Explicou que na sequência do processo de repatriamento dos cidadãos angolanos refugiados nos países vizinhos, muitos decidiram regressar, de livre e espontânea vontade, às suas áreas de origem.

Para os que foram a Benguela, foi feito um trabalho de localização familiar, para ver de onde eram oriundas. A maior parte regressou para os municípios de origem e os que não quiseram regressar, ficaram no município de Benguela.

Para melhor assentamento, esclareceu, o governo identificou o bairro da Mina, onde os ex-refugiados foram instalados, recebendo cada família uma parcela de terreno.

Durante seis meses, esclareceu, as mesmas famílias receberam uma cesta básica e foram encaminhadas para os ministérios da Saúde e da Justiça e Direitos Humanos, para regularizarem a documentação, tais como registo de nascimento e bilhetes de identidade. As crianças foram matriculadas na escola.

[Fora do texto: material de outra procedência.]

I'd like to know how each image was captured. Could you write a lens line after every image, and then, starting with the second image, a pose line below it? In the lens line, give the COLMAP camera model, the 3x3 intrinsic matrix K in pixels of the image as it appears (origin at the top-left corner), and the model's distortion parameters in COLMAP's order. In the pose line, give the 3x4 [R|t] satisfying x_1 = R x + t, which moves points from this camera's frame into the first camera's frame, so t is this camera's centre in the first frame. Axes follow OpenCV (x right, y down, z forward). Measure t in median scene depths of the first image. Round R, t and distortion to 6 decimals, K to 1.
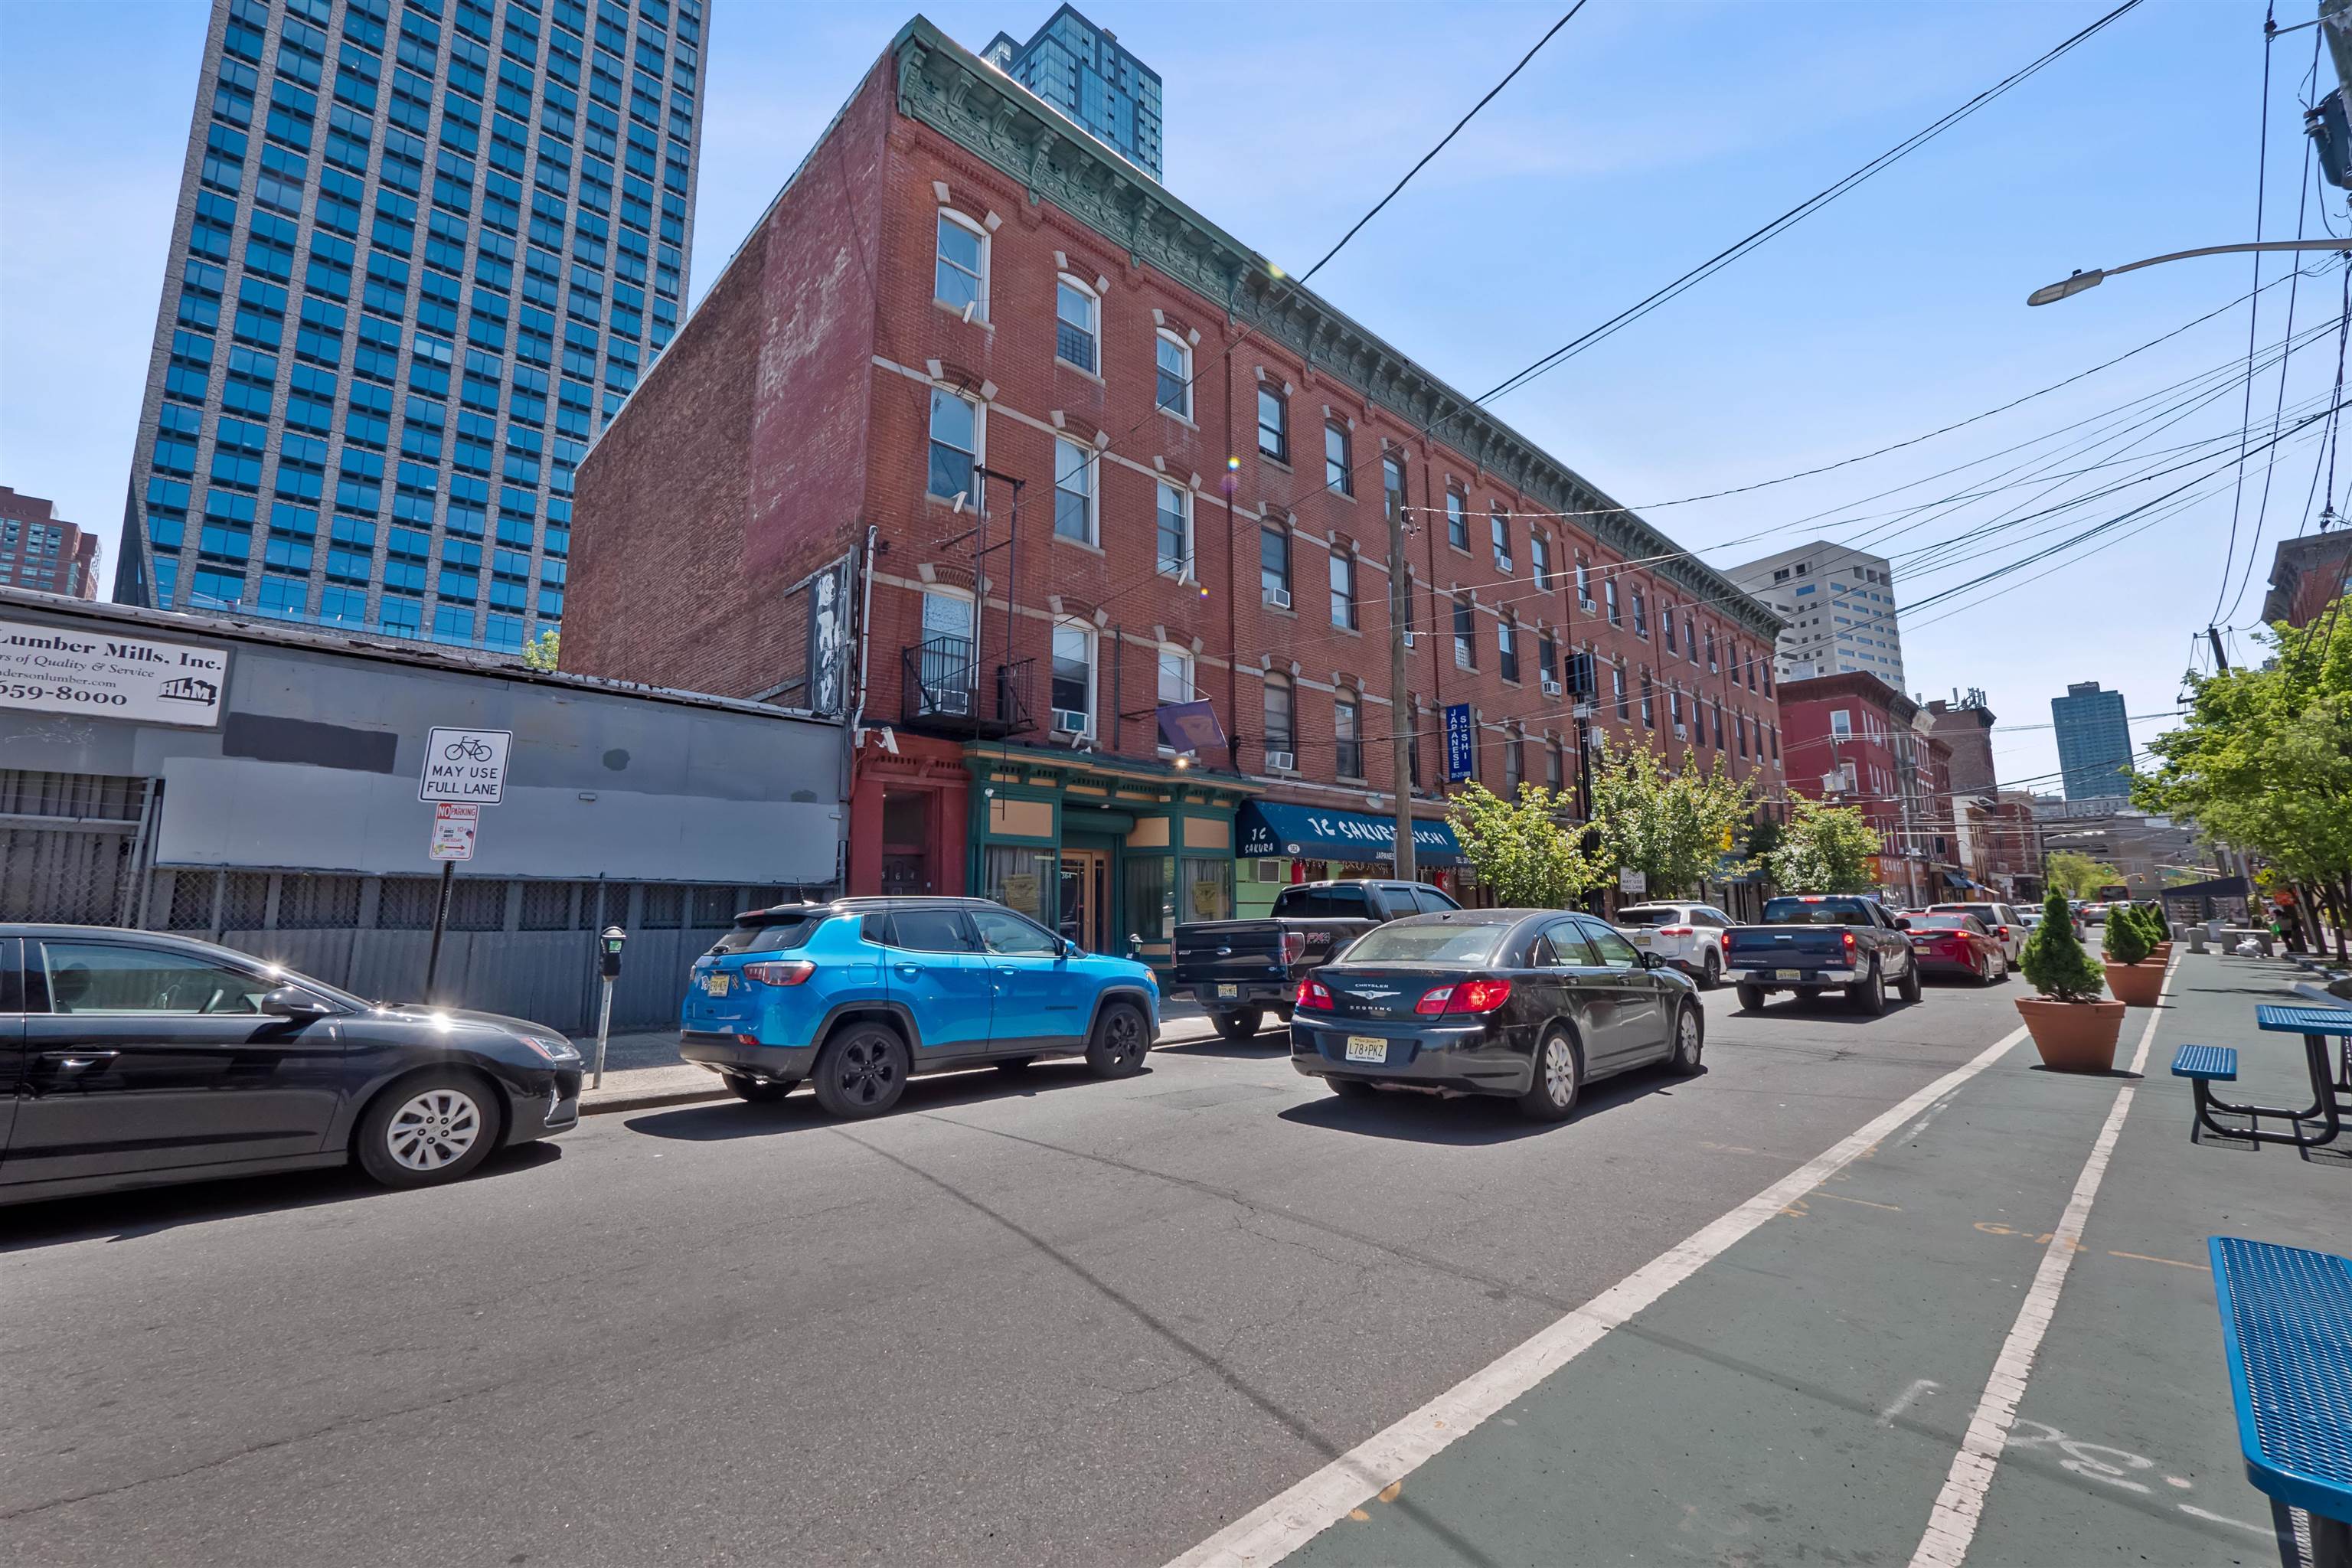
lens RADIAL K [[983.3, 0, 1144.5], [0, 983.3, 764.1], [0, 0, 1]] dist [-0.002969, -0.000168]
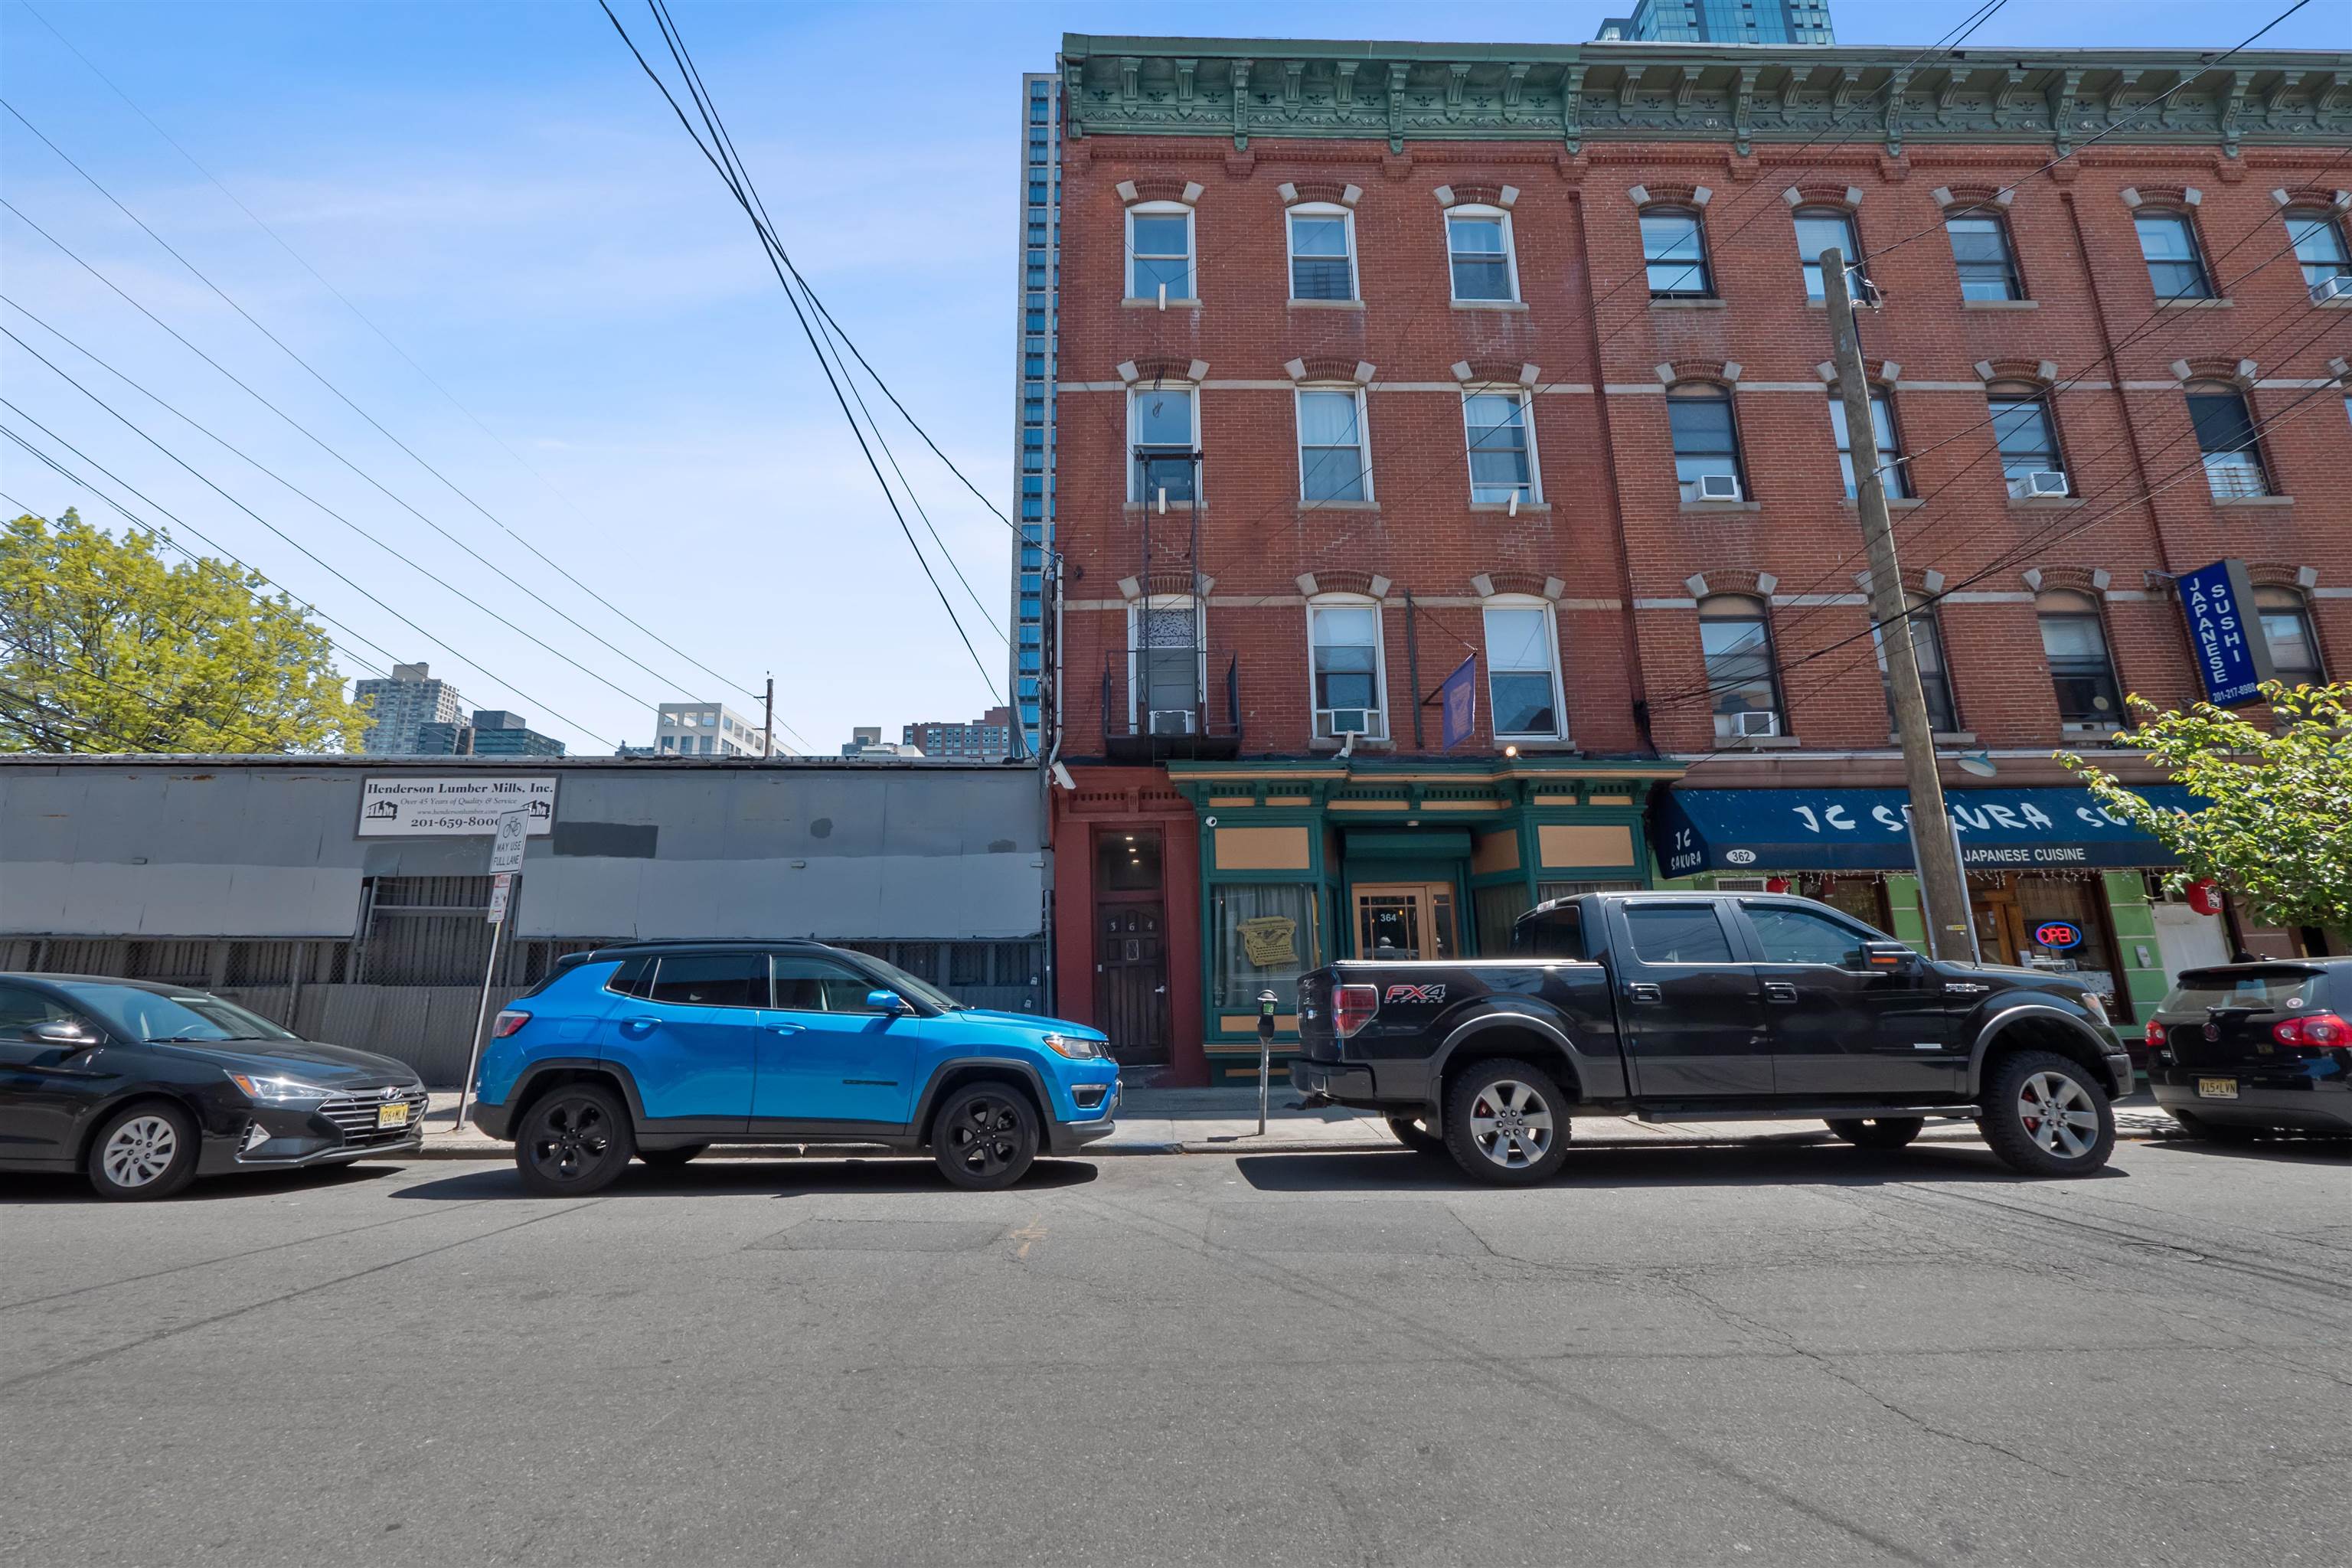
lens RADIAL K [[995.4, 0, 1174.1], [0, 995.4, 754.1], [0, 0, 1]] dist [-0.001418, 0.000328]
pose [[0.744192, -0.156883, -0.649281, 0.355845], [0.110396, 0.987548, -0.112083, 0.060147], [0.658780, 0.011733, 0.752245, 0.315870]]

Depois dos seis meses, segundo a responsável, o Gabinete provincial continua a acompanhar as mesmas famílias, porque nem todos conseguiram emprego. "Os anos foram passando e, até hoje, vemos muitos repatriados a queixarem-se do  Estado que não ajuda, o que não é bem assim. Tudo bem que estamos num contexto que, para todas as famílias, é complicado, mas essas famílias continuam a receber ajuda”, disse.

Informou que existem famílias consideradas vulneráveis por serem doentes, idosos ou  portadoras de deficiência. Informou que o Gabinete Provincial de Acção Social e Igualdade do Género do Governo Provincial de Benguela continua a prestar apoio a essas famílias vulneráveis.